P.J.A. Yeates & S.H.L. Thomas (Wolfson Unit of Clinical Pharmacology, University of Newcastle, UK)
Effectiveness of delayed activated charcoal administration in simulated paracetamol (acetaminophen) overdose.
Br.J.Clin Pharmacol, 49, 11-14.
Summary : Oral activated charcoal is used to treat drug overdose and is effective at reducing drug absorption when given within 1 hour of drug ingestion. In most cases of drug overdose, the delay in administering activated charcoal is more than 1 hour. This study has investigated the efficacy of activated charcoal at preventing paracetamol absorption after simulated overdose (3 gms. Paracetamol tablets in healthy volunteers) when administration was delayed between 1 and 4 hours. Dose of activated charcoal used was 50 gms. Plasma paracetamol concentrations were measured using HPLC.
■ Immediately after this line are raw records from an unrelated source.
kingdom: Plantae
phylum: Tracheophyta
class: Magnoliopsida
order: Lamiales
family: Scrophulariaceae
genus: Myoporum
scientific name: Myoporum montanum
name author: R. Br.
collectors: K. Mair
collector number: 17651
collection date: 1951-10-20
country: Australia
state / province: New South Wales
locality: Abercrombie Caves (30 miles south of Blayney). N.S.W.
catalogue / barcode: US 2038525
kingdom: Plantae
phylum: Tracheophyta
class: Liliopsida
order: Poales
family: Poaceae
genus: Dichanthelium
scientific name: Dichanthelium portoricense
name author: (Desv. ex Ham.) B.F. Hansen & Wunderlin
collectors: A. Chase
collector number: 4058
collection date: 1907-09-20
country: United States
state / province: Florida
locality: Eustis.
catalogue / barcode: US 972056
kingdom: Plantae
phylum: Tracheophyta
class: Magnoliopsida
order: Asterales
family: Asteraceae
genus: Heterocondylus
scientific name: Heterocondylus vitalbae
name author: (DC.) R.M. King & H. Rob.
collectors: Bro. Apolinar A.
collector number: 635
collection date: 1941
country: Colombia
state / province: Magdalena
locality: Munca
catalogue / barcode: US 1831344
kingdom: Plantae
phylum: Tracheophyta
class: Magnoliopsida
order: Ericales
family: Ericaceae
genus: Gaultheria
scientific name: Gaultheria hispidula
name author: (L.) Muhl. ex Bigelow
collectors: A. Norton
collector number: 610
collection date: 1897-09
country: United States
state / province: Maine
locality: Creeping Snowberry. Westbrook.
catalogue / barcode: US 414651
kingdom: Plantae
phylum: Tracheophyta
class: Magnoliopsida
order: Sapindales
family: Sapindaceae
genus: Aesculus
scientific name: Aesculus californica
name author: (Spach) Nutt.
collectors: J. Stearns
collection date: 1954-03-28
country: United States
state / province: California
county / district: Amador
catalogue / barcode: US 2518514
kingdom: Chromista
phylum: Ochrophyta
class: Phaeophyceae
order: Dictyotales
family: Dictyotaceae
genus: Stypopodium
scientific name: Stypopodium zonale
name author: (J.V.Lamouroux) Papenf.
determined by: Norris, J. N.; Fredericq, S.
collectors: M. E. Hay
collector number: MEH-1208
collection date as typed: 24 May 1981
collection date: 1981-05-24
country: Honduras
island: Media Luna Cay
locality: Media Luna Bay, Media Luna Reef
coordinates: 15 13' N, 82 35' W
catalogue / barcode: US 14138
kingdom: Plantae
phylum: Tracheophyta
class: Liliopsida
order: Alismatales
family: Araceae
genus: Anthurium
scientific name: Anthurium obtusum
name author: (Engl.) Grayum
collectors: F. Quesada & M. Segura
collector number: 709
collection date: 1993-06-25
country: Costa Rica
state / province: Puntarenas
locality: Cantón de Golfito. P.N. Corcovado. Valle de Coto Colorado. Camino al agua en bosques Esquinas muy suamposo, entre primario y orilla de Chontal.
Activated charcoal significantly reduced paracetamol AUC (4,9 hrs) when administered after 1 hr, but administration after 2 or 4 hrs did not have significant effect. Results in healthy volunteers cannot be directly extrapolated to patients of overdose, but they provide no evidence of efficacy for activated charcoal when administered after an interval of more than 2 hrs.
Henrik Toft Sorensen, Gunnar Lauge Nielsen, et al (Department of Internal Medicine V, Aarhus University Hospital Aarhus, Denmark)
Birth outcome following maternal use of metoclopramide
Br.J.Clin.Pharmacol, 49, 264-268.
Summary: Metoclopramide is an antiemetic drug used widely during pregnancy for nausea and vomiting. As its use is widespread, adverse effects on infants would have major public health implications.
This study has been conducted in Sweden, using the Pharmaco-Epidemiological Prescription Database. Three hundred and nine women who had prescriptions for metoclopramide from January to December 1996 were included in the study. Information on malformations, birth-weight, preterm deliveries and stillbirths were compared with controls (13,327 women) who did not receive prescriptions of any kind during pregnancy.
The authors could not document any association between the use of metoclopramide during pregnancy and adverse pregnancy outcome. As this is limited study, further research is required.
Jean Frederic Westphal (Unit of Geriatric Medicine, France)
Macrolide – induced clinically relevant drug interactions with cytochrome P-450a (cyp) 3A4: an update focused on clarithromycin, azithromycin and dirithromycin.
Br. Jr.Cl. Pharmacology, oct.2000, 50(4), 285-295
Summary: Erythromycin binds strongly, clarithromycin to a lesser extent and azithromycin the least to the cytochrome CYP 3A4, which is involved in oxidative phase of biotransformation of drugs. Hence, erythromycin produces maximum drug interactions and azithromycin and dirithromycin the least drug interactions.
Clinically relevant drug-interactions with benzodiazepines, neuroleptics, HMG CoA reductase inhibitors, anti-arrhythmic agents and warfarin are described.